Simran Jeet Singh was running home from his office at New York University when he heard the slur. His first impulse was to ignore it as he had so many times in the past. Then he stopped, stiffened, and turned back to the young man who had shouted at him. He and the friends with him were the same age as the students Singh saw in his classrooms every day. Singh decided that this was a “teachable moment.”
“I ran back and we had a conversation,” Singh says. “It was rough at first. He tried to blow it off and apologize, but I wouldn’t accept until he listened. We got talking, though, and he was receptive, earnest, and kind. I had the opportunity to reflect on how I wanted to be in that moment. He was open to receiving feedback. Then we shook hands, and I got back to running.”
As a professor of religion at Trinity University in San Antonio, Texas and a post-doctoral fellow at the Center for Religion and Media at New York University, Singh, MTS ’08, merges education and activism as an advocate for pluralism and social justice. For raising his voice to challenge ignorance and to dispel myths about Sikhism and other religious traditions, Singh’s fellow HDS alumni will celebrate him on Thursday, April 12, as a 2018 Peter J. Gomes STB ’68 Memorial Honoree.
“I’m incredibly touched to be recognized as a Gomes honoree,” he says. “The people at HDS helped mold my worldview and equip me with the necessary skills to engage in scholarship and activism. I would not be who I am without Harvard Divinity School, and for that alone I am eternally grateful.”
“We try to see God in everyone”
Singh traces his commitment to activism back to an incident that took place during an otherwise happy childhood in San Antonio, where his was the only Sikh family in the community. Singh accompanied his brother to the annual fifth-grade roller skating party. The whole class was there, but when the Singhs showed up, the manager refused to let the boys skate while wearing the turbans that are a symbol of equality among Sikhs.
Singh’s mother told him and his brother to go play in the arcade. She was crying when they next saw her, but not for the reason they expected.
“She said all the parents and teachers agreed that they would walk out of the rink and not have their party there,” he says. “Her decision to rally the community around us in an act of solidarity proved more powerful than if she had walked out with us. It shaped my view of what activism looks like: standing by one’s principles.”
Singh says that his passion for knowledge and activism was also shaped by religious values: the notion that people are basically good, that prejudice and hatred are not the natural state of a healthy soul, and that everyone can change.
“In the Sikh world view, there’s no such thing as evil,” Singh says. “Even when people say things that are hateful, it doesn’t mean that they’re bad. We try and see God in everyone.”
Beyond the “Exotic Other”
After getting his bachelor’s degree in English and religion from his hometown Trinity University, Singh enrolled at HDS. He arrived in Cambridge unsure of whether he wanted to pursue activism or academics, and was delighted to discover faculty and classmates who did both. He also loved the School’s pluralistic community, which allowed him to connect with people beyond the particularities of Sikhism.

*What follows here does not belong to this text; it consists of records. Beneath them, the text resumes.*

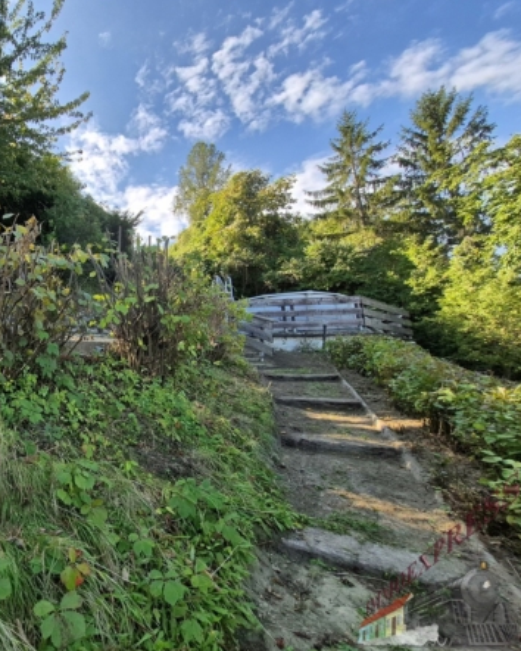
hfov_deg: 68.4
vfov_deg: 89.6
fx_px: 327
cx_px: 93
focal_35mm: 17
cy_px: 326
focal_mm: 1.74
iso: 50
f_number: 2.2
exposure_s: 1/760
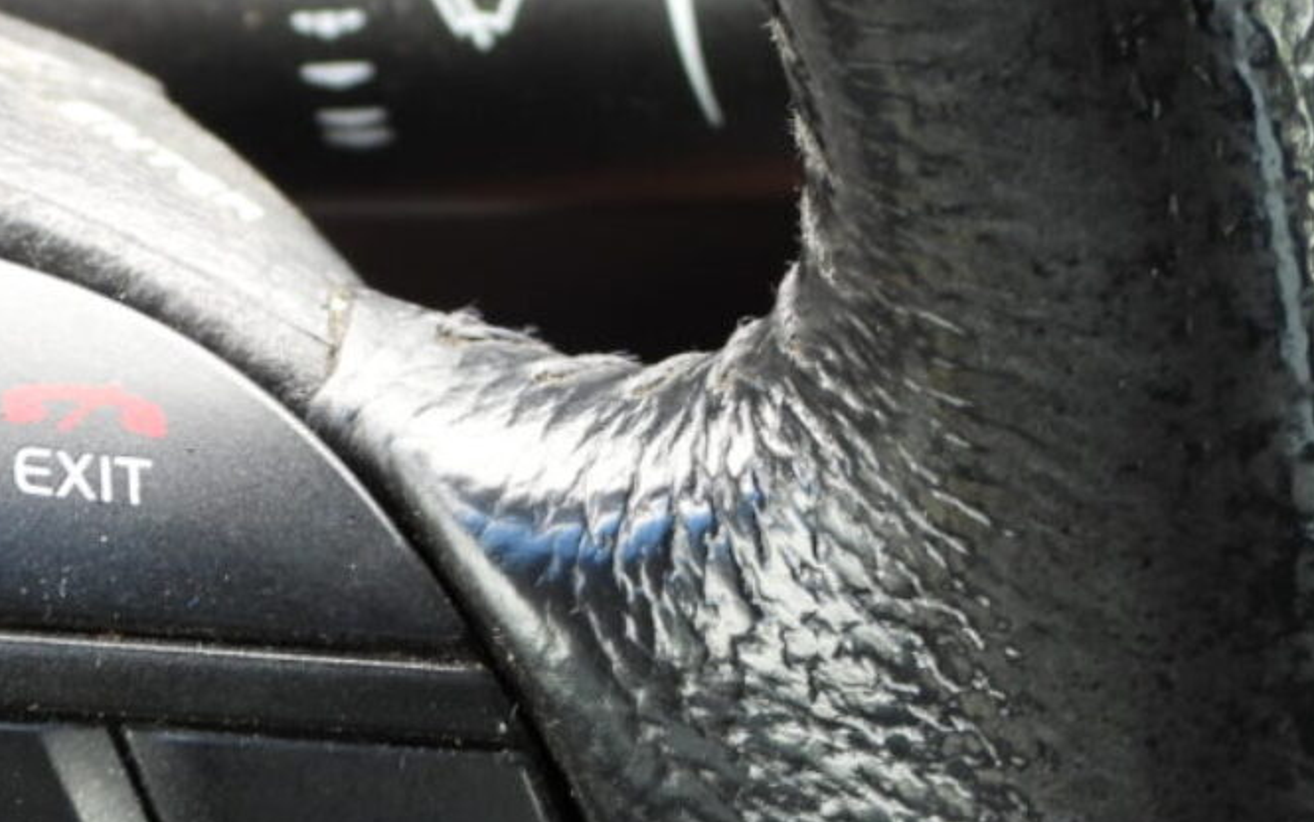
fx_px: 5946
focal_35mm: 166
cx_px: 233
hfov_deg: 12.5
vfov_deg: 7.9
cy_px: 739
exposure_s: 1/30
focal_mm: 11.7
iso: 125
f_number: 3.5
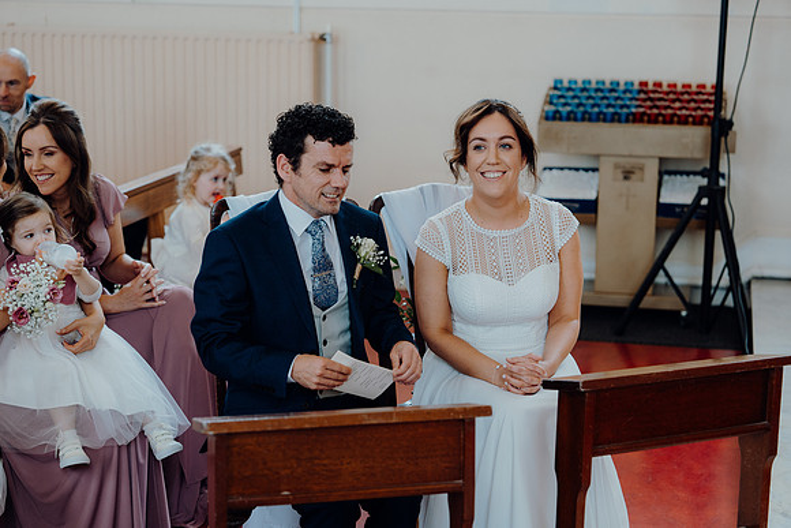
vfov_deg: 19.5
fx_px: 1538
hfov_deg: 28.8
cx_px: 396
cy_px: 264
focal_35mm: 70
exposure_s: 1/200
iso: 640
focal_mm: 70
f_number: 2.8
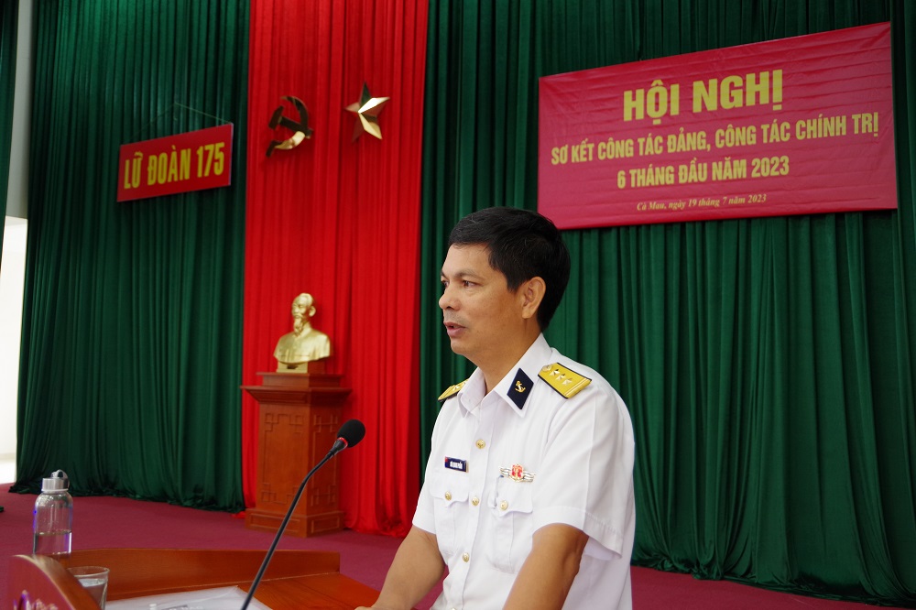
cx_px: 458
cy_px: 305
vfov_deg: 36.8
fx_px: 916
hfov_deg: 53.1
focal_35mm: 36
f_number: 4
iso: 800
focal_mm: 24
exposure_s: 1/30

“HDS was the first time I was surrounded by a community of people who didn’t see me as an exotic other,” he says. “I could speak about my Sikh identity from its own perspective without feeling a need to translate, justify, or compromise.”
Singh found that his classmates—even the most learned—knew little about Sikhism and wanted to learn. It gave him a sense that work as a scholar activist in this area was needed.

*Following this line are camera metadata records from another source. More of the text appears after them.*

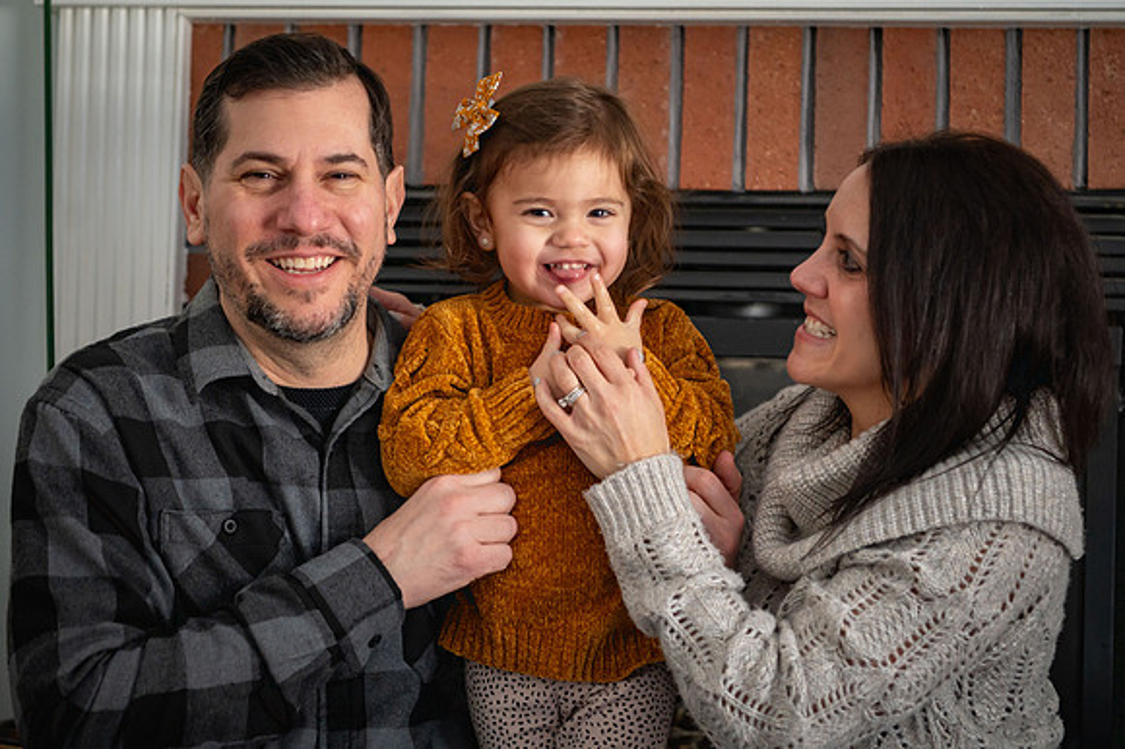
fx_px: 1936
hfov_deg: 32.4
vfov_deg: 21.9
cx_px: 542
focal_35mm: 62
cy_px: 367
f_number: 3.2
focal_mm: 58
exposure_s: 1/80
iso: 1250
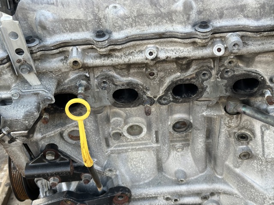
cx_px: 137
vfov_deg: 30.2
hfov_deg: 39.7
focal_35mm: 48
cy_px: 102
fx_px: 380
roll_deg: +6.6
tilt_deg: -32.4
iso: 64
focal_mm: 6.86
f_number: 1.78
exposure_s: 1/207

“People genuinely wanted to know who I was and what animated and nourished my soul,” he says. “It let me know that I could do this work in a way that felt true to myself and my community. That was really powerful.”
Advised by Professor Diana Eck, Singh developed as a scholar. He explored the religious traditions of South Asia, learned new languages, and read manuscripts. He gained a much deeper and more sophisticated understanding of the religions of the world.
“It was eye-opening,” Singh says. “I’d always seen religion as a singular form of expression. Diversity within traditions was not something I’d dealt with before. That knowledge helped shape my work on comparative religion and on the way that I understood Sikh worldviews.”
Singh’s work at HDS earned him a spot in Columbia’s PhD program. In thinking about the focus of his own studies, he was surprised to find that little academic research had been done on Sikhism. He chose the life of the religion’s founder, Guru Nanak, as the topic of his doctoral dissertation.
“The field of Sikh Studies is so small,” he says “Few scholars have delved into archives to produce accounts of Guru Nanak’s life–which is remarkable given his pivotal importance in the history of religion. I think of my work as helping to re-envision a foundational understanding of Sikhism.”
Singh returned to San Antonio after Columbia for a position in Trinity’s religion department where he drew on his broad-based knowledge of world religion first to offer courses on Islamic studies. While he certainly never abandoned activism, he focused, as young scholars must, on research.
Then, on August 5, 2012, a white supremacist named Wade Michael Page entered the Sikh gurdwara at Oak Creek, Wisconsin and shot ten people, killing six. Singh decided it was time again to raise his voice. In the wake of speculation that the killer thought he was targeting Muslims—a common cause of violence against Sikhs—Singh shifted some of his attention to racialization and Islamophobia.
“Much of the discussion following the the Oak Creek massacre implied that ‘Muslims would have been the RIGHT target.’ I found that unsettling, problematic, and dangerous, and I wanted to help by offering an alternative framework,” he explains. “Racialization allows us to understand why people think that way and how these groups are effected collectively.”
Singh also joined the Sikh Coalition, the country’s largest Sikh civil rights organization, as their Senior Religion Fellow. His primary role there is to improve Sikh representation in media, government, and other public spaces; efforts that aim to support the coalition’s objective “to protect the constitutional right to practice one’s faith without fear.”
“My engagement with communities targeted by prejudice shows that people who over time have cultivated an ethos can respond to hate not with animosity but with grace,” he says. “They’re not affected so negatively. It’s a beautiful thing to witness and it can only happen when you’re clear on your purpose and values.”
Now at New York University on a writing fellowship, Singh says he is clear on his own ethos. Safety comes first. He tries not to put himself into situations that are physically dangerous and counsels his fellow activists to do the same. Above all, he tries to react to provocation by employing the skill of reflection that he learned at HDS—and then to be the person he wants to be. For Singh, this way of being is literally a religious experience.
“I view everything I try to do as a practice of seva,” he says. “That's the Sikh concept of justice-driven service inspired by love and selflessness. You can’t choose how people treat you, but you can choose how you respond. That’s served as an ethical foundation for me.”